■ **TASK TO COMPLETE**: Show each line of the data below in which "APERTURE" occurs.

■ **Dataset records**:
======
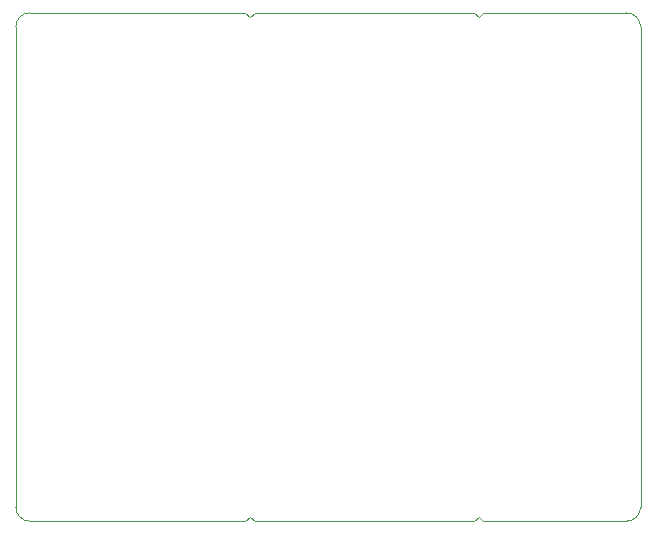
<source format=gbr>
%TF.GenerationSoftware,KiCad,Pcbnew,8.0.5*%
%TF.CreationDate,2024-10-24T14:08:13-04:00*%
%TF.ProjectId,SLI Interconnect PCB,534c4920-496e-4746-9572-636f6e6e6563,rev?*%
%TF.SameCoordinates,Original*%
%TF.FileFunction,Profile,NP*%
%FSLAX46Y46*%
G04 Gerber Fmt 4.6, Leading zero omitted, Abs format (unit mm)*
G04 Created by KiCad (PCBNEW 8.0.5) date 2024-10-24 14:08:13*
%MOMM*%
%LPD*%
G01*
G04 APERTURE LIST*
%TA.AperFunction,Profile*%
%ADD10C,0.020000*%
%TD*%
G04 APERTURE END LIST*
D10*
X171550000Y-121070000D02*
X171550000Y-80430000D01*
X157440000Y-79230000D02*
X138870000Y-79230000D01*
X119840000Y-79230000D02*
X138090000Y-79230000D01*
X138480000Y-79620000D02*
X138870000Y-79230000D01*
X157830000Y-79620000D02*
X158220000Y-79230000D01*
X138480000Y-121880000D02*
X138870000Y-122270000D01*
X157440000Y-122270000D02*
X138870000Y-122270000D01*
X158220000Y-79230000D02*
X170350000Y-79230000D01*
X119839744Y-122269963D02*
G75*
G02*
X118639937Y-121070247I-44J1199763D01*
G01*
X157830000Y-79620000D02*
X157440000Y-79230000D01*
X171550000Y-121070284D02*
G75*
G02*
X170350284Y-122270000I-1199700J-16D01*
G01*
X157830000Y-121880000D02*
X158220000Y-122270000D01*
X138480000Y-79620000D02*
X138090000Y-79230000D01*
X118640000Y-80429716D02*
G75*
G02*
X119839716Y-79230000I1199700J16D01*
G01*
X170350284Y-79230000D02*
G75*
G02*
X171550000Y-80429716I16J-1199700D01*
G01*
X157830000Y-121880000D02*
X157440000Y-122270000D01*
X119840000Y-122270000D02*
X138090000Y-122270000D01*
X118640000Y-121070000D02*
X118640000Y-80430000D01*
X158220000Y-122270000D02*
X170350000Y-122270000D01*
X138480000Y-121880000D02*
X138090000Y-122270000D01*
M02*

</source>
======
■ **ANSWER TO THE PROBLEM**:
G04 APERTURE LIST*
G04 APERTURE END LIST*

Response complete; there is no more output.